START Data for this exercise

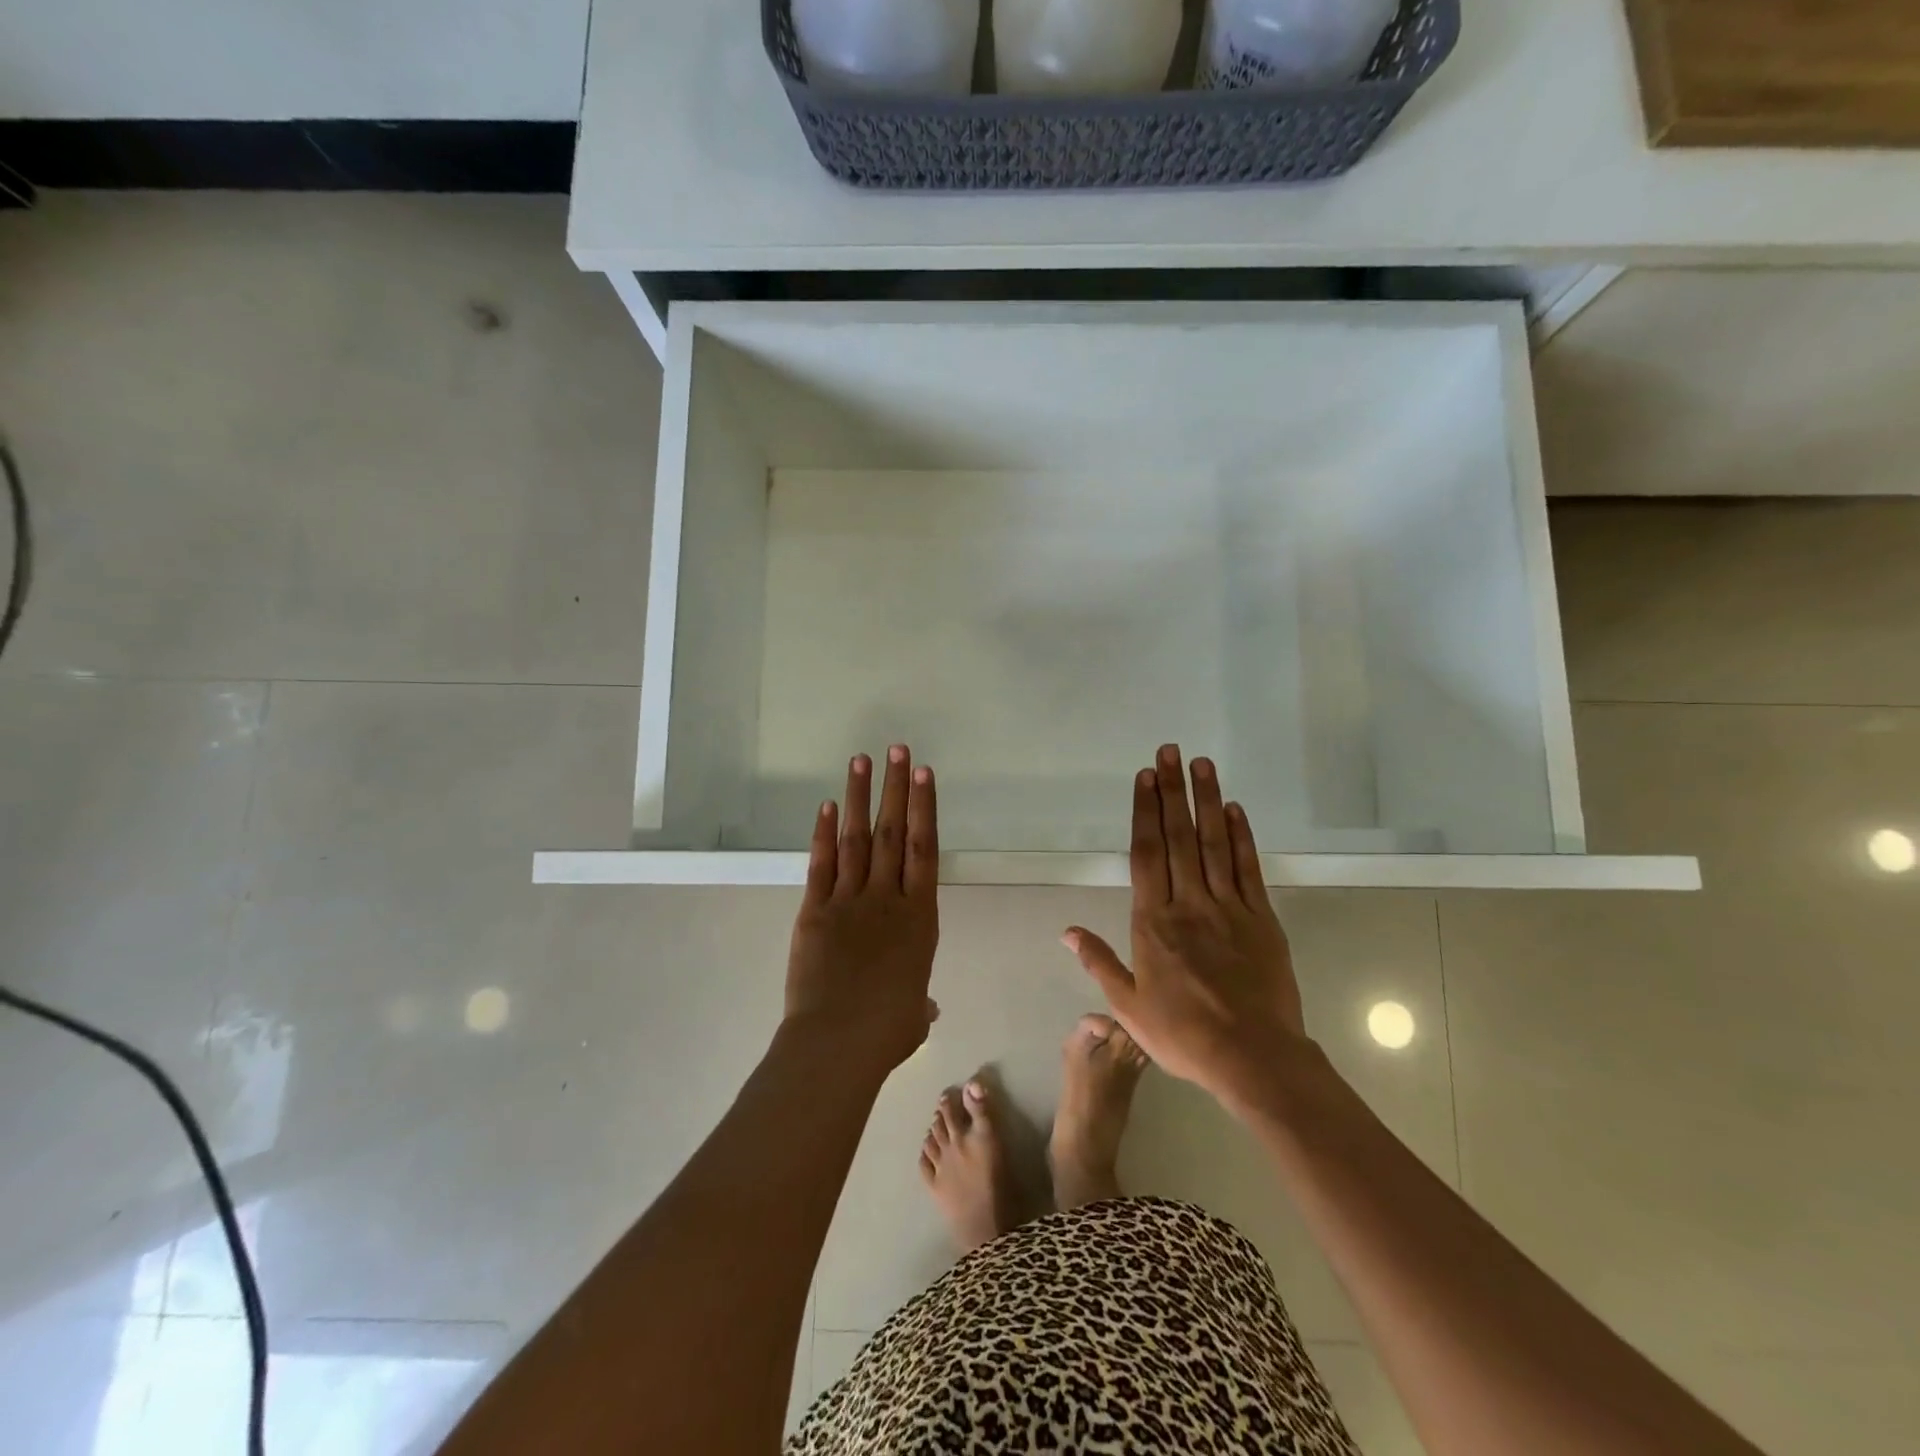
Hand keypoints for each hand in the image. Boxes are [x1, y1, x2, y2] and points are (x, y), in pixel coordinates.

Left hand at [784, 745, 939, 1079]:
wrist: (837, 1042)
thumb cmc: (887, 1031)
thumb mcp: (914, 1015)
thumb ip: (919, 999)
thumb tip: (924, 1005)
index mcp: (919, 918)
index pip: (924, 849)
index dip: (925, 808)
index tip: (923, 774)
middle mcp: (887, 899)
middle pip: (893, 833)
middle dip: (895, 789)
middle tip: (897, 749)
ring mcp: (849, 901)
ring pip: (857, 839)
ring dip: (860, 798)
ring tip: (862, 761)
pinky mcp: (815, 911)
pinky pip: (822, 865)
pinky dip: (825, 834)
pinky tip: (828, 806)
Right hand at [1063, 745, 1308, 1112]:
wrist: (1254, 1057)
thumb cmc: (1184, 1034)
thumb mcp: (1128, 1006)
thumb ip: (1099, 962)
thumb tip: (1066, 931)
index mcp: (1153, 922)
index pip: (1146, 854)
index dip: (1144, 812)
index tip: (1144, 777)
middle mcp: (1189, 903)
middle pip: (1178, 837)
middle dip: (1171, 791)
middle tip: (1169, 751)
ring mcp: (1228, 907)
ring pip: (1213, 844)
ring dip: (1206, 801)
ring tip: (1201, 764)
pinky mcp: (1261, 918)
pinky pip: (1248, 869)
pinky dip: (1241, 837)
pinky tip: (1235, 810)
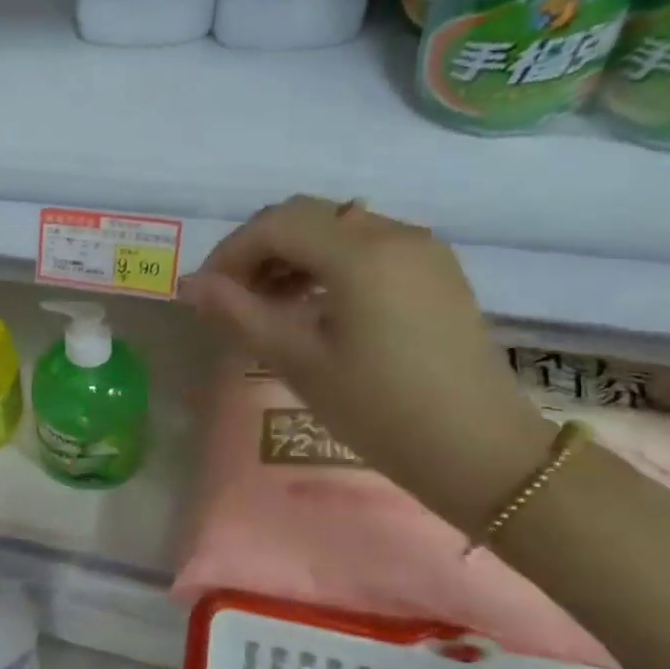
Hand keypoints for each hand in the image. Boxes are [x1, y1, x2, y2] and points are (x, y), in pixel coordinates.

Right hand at [180, 196, 553, 533]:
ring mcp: (421, 250)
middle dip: (259, 249)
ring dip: (292, 255)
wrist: (479, 452)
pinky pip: (367, 246)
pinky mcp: (435, 271)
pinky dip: (327, 263)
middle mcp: (394, 234)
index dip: (231, 252)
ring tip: (268, 305)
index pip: (276, 225)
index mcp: (361, 254)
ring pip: (336, 228)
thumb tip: (190, 285)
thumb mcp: (298, 361)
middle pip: (305, 216)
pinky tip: (314, 306)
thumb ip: (239, 313)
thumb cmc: (379, 409)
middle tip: (233, 297)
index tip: (207, 293)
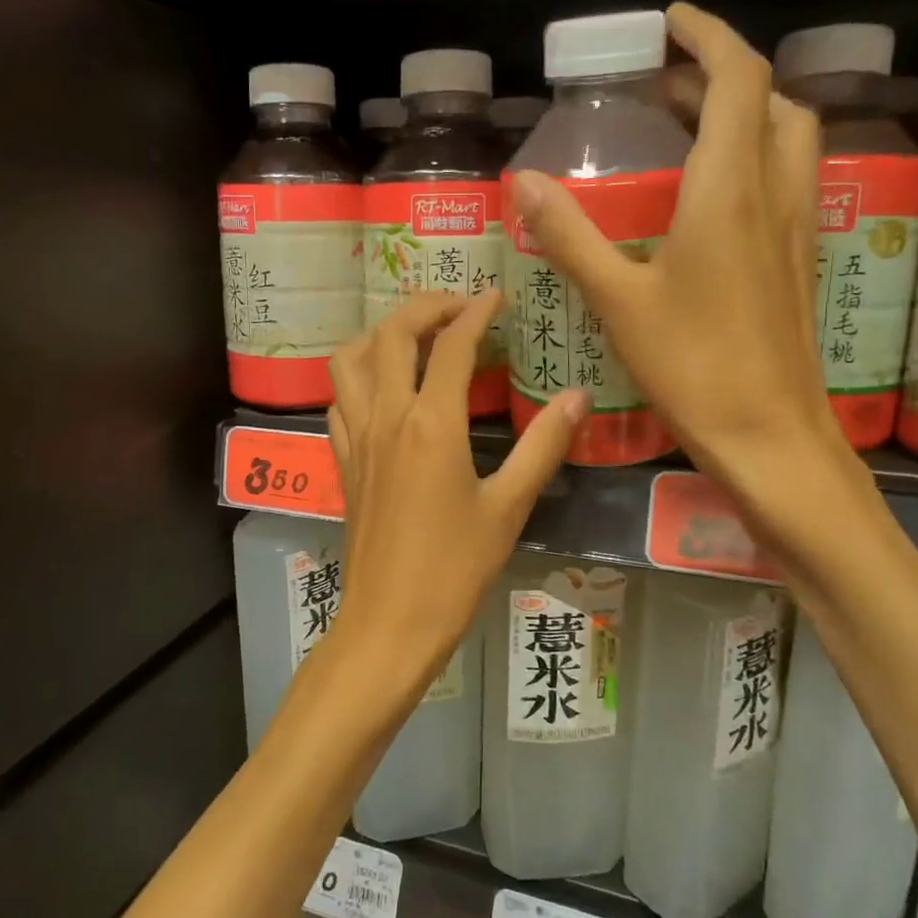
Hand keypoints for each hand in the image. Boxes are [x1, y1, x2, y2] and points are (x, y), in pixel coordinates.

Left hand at [324, 291, 583, 704]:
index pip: (451, 345)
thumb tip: (578, 396)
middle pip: (391, 335)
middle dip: (424, 307)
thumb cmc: (454, 569)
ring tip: (414, 338)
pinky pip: (339, 399)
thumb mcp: (508, 508)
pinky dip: (358, 377)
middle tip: (459, 307)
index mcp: (431, 424)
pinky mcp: (344, 462)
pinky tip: (382, 390)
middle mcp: (386, 417)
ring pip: (350, 360)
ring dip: (379, 335)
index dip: (475, 311)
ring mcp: (357, 438)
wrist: (390, 622)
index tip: (497, 295)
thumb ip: (543, 446)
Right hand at [508, 2, 842, 500]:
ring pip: (787, 138)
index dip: (708, 36)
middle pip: (769, 101)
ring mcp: (796, 228)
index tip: (670, 24)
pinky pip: (787, 179)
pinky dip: (754, 157)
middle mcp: (774, 194)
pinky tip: (711, 197)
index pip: (737, 78)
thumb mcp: (618, 300)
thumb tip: (522, 182)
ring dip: (745, 113)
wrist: (771, 436)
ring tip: (687, 128)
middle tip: (664, 85)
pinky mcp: (798, 261)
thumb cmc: (693, 366)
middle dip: (721, 75)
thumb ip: (570, 236)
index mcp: (730, 190)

END Data for this exercise

• _What to do_
From the entries above, extract each line containing "hand".

• _Exercise solution_
Hand keypoints for each hand in the image. Boxes are [x1, y1, x2, y2] and points are (x, y), in pixel coordinates.
Left hand at [784, 745, 939, 1079]:
Right hand at [1063, 745, 1308, 1112]:
Hand keypoints for each hand in the image. Boxes are [x1, y1, x2, y2] and points are (x, y), in pixel coordinates.
Right hand at [180, 196, 553, 533]:
Hand keypoints for each hand in the image. Boxes are [x1, y1, x2, y2] and points are (x, y), in pixel coordinates.
Left hand at [324, 291, 583, 704]:
Right hand at [508, 2, 842, 500]:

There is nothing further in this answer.